Drei weitere Jahre vergangen für die Ehe fast gut. Sischa lernte ausgezeichnet und Ksücha versuchte einen Platz in Aspirantur zu bekommen, um Doktorarbeit zu schreiben. Mit der Zeit schöpfte Sischa den Verdacht, dass seine Frau, ungeachtet davon, dass sie sehr belesen war, nicht genauso klug war. Sie hielt sich aber als enorm schlaues Mädchen. Um das zu beweisen, versuchte sie immer wieder andere Menschen zu verspotten, sie zu erniedrigen. Aber genau hier, wie es Sischa feststellte, zeigte sich der Mangel an Klugheit – Ksücha fehlte die Eleganz der echten Intrigantin. Sie beleidigte bloß die Leute und verlor dabei fast alle ihre Freunde und Bekannten. Wann der Vorrat von denen ausgeschöpft war, begann sie Sischas Freunde und Bekannten zu eliminieren. So blieb ihnen nur ein bekanntes Paar übrig, mit dem sie eine schwache Beziehung hatten – Goscha Mogilez und seine Frau.

Die beiden Paare begegneten sich oft und gleich begann Ksücha ihre Versuche, Goscha Mogilez zu beleidigen, das alles aber umsonst war, weil Mogilez sehr dickfellig war. Alle Ksüchas Attacken machte er zunichte mit nur einem Satz: Ach, Ksücha, wollen wir lieber in den Busch gehen und dort uns der Unzucht hingeben?  Seit Jahren suchte Ksücha nach passender Antwort und konnte sie nicht finden. Mogilez fiel immer Zigarettenstummel aus der Hand auf sehr geschätzten von Ksücha Bodenteppich hin. Er mochte es auch, auf diesen Teppich roten Wein zu gießen. Aber Mogilez hatte noch einen Trumpf, um Ksücha zu erniedrigen. Jedes Mal war er damit beschäftigt, Sischa betrunken zu machen. Ksücha wurde gezwungen nicht nur Mogilez, sondern auch ihren eigenen Mann angreifen. Nach einigen Jahren gewöhnte sie daran und griff Sischa automatisch immer an, als sie irgendwelche Getränke mit Alkoholinhalt am Tisch sah. Sischa fühlte sich zuerst gekränkt, doch sehr schnell bekam er einen bedingten Reflex – alles, was Ksücha sagte, glücklicherweise zu überhören.

Sischa studierte so leicht, dass er manchmal dachte, ob er wissenschaftliche Karriere wählen sollte. Sischa fand einen seinen Kommilitonen, der schon einige wissenschaftliche Artikel veröffentlichte, lud ihn ein, um Bier zu trinken und überzeugte ihn an wissenschaftlicher Studentenkonferenz teilzunehmen. Alsbald in Sischas Küche schrieben sie den Vortrag. Eigentlich schrieb der Kommilitone, während Sischa mit Bier beschäftigt war. Ganz unerwartet war ihr Vortrag als bester bezeichnet. Sischa war begeistert und sah eigene wissenschaftliche Bahn ganz klar. Seine Frau war schon in Aspirantur und schrieb ihre Doktorarbeit.
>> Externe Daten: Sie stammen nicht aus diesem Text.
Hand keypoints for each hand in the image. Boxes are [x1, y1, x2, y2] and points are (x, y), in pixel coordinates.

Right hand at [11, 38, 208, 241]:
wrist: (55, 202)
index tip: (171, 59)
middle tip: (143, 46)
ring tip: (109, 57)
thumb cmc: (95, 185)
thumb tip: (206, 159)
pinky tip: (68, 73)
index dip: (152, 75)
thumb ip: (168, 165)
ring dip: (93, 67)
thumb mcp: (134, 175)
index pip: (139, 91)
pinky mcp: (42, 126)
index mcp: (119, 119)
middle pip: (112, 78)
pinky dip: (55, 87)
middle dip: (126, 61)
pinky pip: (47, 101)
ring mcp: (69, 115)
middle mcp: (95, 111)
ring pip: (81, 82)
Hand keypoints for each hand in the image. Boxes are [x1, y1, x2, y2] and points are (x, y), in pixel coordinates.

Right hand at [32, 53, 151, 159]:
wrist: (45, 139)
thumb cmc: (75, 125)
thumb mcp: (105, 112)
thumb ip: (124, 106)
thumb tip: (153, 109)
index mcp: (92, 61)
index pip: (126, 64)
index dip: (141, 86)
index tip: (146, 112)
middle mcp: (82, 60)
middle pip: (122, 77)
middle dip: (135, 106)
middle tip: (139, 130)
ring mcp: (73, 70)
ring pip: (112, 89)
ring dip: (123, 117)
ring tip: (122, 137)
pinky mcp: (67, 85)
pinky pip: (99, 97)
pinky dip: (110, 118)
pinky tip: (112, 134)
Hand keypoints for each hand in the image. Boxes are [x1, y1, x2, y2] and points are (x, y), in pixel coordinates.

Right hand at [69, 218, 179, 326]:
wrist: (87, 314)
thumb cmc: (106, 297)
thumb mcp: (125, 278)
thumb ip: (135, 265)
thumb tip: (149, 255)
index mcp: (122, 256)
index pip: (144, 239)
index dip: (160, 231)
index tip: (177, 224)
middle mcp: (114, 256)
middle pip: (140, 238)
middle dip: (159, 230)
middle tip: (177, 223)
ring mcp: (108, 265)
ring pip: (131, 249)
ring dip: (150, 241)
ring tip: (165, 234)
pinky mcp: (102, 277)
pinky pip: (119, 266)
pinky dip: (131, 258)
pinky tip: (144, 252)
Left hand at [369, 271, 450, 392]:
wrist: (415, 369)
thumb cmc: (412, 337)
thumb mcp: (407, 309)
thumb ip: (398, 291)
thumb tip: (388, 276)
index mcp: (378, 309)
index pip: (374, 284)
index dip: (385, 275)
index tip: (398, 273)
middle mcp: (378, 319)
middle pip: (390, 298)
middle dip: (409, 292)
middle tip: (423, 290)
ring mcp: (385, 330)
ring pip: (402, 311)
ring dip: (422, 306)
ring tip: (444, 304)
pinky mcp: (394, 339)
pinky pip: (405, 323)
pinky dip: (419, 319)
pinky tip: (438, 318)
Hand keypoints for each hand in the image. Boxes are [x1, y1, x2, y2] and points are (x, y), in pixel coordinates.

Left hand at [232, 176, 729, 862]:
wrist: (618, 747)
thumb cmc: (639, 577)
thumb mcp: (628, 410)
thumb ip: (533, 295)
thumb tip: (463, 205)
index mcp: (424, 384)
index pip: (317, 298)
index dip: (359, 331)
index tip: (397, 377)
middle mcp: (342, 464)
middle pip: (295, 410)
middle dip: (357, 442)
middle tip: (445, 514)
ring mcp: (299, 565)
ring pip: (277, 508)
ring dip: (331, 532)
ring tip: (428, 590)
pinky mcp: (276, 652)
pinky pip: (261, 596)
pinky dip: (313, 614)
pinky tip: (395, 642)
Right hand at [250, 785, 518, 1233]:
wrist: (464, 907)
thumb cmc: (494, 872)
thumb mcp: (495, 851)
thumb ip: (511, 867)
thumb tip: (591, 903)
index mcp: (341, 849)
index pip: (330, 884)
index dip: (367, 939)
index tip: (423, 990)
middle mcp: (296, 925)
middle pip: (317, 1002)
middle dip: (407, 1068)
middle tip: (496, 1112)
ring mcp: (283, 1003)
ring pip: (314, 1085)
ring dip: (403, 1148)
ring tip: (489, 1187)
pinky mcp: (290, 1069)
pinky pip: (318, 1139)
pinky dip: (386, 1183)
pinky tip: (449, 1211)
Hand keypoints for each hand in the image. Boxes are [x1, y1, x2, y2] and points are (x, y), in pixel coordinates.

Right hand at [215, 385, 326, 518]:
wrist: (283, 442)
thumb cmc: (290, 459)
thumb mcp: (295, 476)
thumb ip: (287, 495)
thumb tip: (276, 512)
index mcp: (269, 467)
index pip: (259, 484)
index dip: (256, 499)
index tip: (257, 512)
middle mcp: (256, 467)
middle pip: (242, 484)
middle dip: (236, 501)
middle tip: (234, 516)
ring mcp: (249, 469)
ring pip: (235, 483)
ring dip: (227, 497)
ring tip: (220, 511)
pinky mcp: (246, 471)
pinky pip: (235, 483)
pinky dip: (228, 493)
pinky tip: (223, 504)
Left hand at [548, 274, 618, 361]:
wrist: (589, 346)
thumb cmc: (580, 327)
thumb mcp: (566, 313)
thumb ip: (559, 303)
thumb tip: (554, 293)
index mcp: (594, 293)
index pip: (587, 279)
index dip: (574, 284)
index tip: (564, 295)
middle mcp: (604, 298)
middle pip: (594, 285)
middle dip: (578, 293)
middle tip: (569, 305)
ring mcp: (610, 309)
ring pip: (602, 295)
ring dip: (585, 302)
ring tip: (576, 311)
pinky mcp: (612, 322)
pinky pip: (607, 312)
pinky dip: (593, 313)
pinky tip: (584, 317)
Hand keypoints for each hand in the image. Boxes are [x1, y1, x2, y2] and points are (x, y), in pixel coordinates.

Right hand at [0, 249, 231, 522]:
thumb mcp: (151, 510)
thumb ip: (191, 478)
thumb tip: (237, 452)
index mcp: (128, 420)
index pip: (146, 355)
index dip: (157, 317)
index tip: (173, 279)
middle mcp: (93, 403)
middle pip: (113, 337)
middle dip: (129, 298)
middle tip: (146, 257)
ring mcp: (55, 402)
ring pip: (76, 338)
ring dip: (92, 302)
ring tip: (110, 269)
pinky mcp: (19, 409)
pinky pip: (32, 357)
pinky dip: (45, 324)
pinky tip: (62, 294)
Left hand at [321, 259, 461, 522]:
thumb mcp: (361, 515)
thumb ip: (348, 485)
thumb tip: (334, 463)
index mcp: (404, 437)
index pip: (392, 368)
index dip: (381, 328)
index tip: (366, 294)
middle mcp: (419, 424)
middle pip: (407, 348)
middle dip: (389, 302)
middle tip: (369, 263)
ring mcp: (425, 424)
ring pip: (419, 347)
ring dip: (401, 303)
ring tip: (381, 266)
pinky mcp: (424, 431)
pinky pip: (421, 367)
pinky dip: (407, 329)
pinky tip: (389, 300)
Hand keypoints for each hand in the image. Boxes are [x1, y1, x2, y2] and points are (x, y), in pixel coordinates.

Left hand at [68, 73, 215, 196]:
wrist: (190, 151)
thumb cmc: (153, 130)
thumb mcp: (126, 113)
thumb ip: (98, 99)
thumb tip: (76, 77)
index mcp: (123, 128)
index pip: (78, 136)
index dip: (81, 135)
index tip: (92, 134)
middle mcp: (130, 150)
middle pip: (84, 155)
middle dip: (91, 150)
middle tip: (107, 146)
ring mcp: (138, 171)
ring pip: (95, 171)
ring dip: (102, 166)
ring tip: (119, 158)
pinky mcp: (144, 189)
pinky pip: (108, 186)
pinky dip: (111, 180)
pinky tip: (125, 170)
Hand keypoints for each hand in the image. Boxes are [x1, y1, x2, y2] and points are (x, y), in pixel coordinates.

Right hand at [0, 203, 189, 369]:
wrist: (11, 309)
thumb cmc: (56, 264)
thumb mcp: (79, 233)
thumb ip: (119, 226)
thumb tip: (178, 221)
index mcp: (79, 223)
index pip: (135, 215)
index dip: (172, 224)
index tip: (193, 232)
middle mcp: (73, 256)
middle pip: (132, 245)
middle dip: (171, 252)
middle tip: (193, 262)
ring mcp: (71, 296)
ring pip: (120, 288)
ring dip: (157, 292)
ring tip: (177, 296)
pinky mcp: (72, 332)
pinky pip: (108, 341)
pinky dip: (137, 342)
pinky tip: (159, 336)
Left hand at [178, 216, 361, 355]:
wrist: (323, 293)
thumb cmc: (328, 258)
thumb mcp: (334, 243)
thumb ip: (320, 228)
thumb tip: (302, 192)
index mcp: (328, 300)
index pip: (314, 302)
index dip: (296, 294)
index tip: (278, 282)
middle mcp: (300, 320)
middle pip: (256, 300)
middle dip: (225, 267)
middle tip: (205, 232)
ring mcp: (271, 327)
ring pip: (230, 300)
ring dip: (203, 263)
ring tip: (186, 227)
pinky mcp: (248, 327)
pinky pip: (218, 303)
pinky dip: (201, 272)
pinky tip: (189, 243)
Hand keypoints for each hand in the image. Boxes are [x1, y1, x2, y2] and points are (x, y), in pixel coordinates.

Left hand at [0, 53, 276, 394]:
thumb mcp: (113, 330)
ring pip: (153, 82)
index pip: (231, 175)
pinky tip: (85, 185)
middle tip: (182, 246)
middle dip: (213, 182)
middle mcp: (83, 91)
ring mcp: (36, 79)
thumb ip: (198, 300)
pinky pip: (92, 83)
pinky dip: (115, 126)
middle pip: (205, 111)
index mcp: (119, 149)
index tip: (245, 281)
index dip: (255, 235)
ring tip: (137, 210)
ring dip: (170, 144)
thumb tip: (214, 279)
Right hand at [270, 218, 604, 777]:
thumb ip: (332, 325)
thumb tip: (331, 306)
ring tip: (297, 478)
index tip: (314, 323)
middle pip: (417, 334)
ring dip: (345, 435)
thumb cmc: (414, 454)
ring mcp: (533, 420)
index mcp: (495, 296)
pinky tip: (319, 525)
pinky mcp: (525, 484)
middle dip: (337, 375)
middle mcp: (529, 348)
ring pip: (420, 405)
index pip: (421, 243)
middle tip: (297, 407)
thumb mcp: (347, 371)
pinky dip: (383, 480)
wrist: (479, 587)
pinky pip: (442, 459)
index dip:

Es war Sischas letztes Jahr an der Uni und er sollte wissenschaftliches Praktikum an der Akademie der Wissenschaft in Moskau bekommen, was aber nicht der Fall war, weil Leiter des Lehrstuhls für Semiotik einfach vergaß, seine Papiere dorthin zu schicken. Stattdessen wurde Sischa in Kolchos geschickt, um sowjetische Landwirtschaft zu unterstützen. Streng genommen war das keinen Kolchos, sondern eine Konservenfabrik in Staniza (ein übergroßes Dorf) Bagaewskaja. Studenten wohnten außer der Staniza in Zelten. Hauptziel der Organisatoren dieses Lagers war – Studenten so fern wie möglich weg von Stirituosenladen zu halten. Das lag aber an der Hand, dass solch ein Ziel niemand zu realisieren vermag.